The Cleveland Plain Dealer, on climate change’s connection to the OK tornadoes:
So, the actual question is whether climate change is influencing tornado disasters like the one in Oklahoma. Eric Berger of the Houston Chronicle jumped right into the fray and finds that a National Oceanic and Atmospheric Administration official in 2011 said there currently is no evidence to link tornado activity to climate change … but don’t completely rule it out:
The fact that the United States swung from a record high in 2010-11 to record low in 2012-13 caught the attention of meteorologist Patrick Marsh of NOAA’s Storm Prediction Center. He calculated that the record 12-month tornado maximum of 1,050 EF-1 and stronger tornadoes from June 2010-May 2011 was a 1-in-62,500 year event, and the record 12-month low of 197 EF-1 and stronger tornadoes that occurred from May 2012-April 2013 was a 1-in-3000 to 1-in-4000 year event. In summary, Marsh wrote: “Anyway you look at it, the recent tornado ‘surplus’ and the current tornado ‘drought’ is extremely rare. The fact that we had both of them in the span of a few years is even more so!” Could this be related to climate change? Perhaps climate change is causing more extremes, both and high low. “The extraordinary contrast underscores the crazy fluctuations we’ve seen in Northern Hemisphere jet stream patterns during the past three years. Call it ‘Weather Whiplash’ of the tornado variety,” says Jeff Masters. Nevertheless, when it comes to tornadoes and a warmer world, science really cannot say at this time.

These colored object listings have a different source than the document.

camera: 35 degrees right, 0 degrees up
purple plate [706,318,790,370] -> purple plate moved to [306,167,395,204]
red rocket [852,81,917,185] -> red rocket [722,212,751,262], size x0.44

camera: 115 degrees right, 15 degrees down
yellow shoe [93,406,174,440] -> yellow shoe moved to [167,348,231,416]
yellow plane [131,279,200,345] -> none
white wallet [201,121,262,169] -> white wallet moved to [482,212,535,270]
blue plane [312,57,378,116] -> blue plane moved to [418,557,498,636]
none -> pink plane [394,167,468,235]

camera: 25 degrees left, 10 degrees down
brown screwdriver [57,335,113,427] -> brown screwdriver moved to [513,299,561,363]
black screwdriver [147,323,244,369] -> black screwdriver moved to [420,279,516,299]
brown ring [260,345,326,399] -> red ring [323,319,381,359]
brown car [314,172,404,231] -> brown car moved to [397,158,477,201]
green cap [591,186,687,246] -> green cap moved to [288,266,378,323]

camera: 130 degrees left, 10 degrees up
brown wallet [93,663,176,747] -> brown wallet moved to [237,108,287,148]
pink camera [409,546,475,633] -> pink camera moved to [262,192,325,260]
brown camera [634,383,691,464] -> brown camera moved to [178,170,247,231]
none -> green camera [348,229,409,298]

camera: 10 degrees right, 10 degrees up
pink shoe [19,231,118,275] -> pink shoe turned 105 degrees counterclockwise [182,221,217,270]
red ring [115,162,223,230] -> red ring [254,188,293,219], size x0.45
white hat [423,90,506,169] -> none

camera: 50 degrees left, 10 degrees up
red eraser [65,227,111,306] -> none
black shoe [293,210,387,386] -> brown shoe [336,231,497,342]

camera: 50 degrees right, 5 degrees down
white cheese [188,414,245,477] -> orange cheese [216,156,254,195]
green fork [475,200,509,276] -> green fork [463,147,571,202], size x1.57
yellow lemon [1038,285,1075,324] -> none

Always, um, happy to resurrect the Cheney Doctrine. May 21:
So we “can’t completely rule out” the idea that climate change might have a role in the tornadoes that just hammered Oklahoma? Good. After all, what likelihood is there that the accelerating greenhouse effect could cause devastating storms, out-of-season precipitation, and extreme weather events? Lets’ make that probability pretty low. Is two percent too much? Okay, reduce it to just one chance in a hundred that the connection is real. Such a small probability shouldn’t trigger action. Or should it?
“Even if there’s just a 1 percent chance of the unimaginable coming due, act as if it is a certainty.” The Cheney doctrine was applied to lead us into a pointless and costly war on the flimsiest of pretexts. By contrast, if the evidence for Iraqi WMDs was as substantial as that for the dangers of human-caused climate change, our troops would have found loose nukes in the bazaars of Baghdad.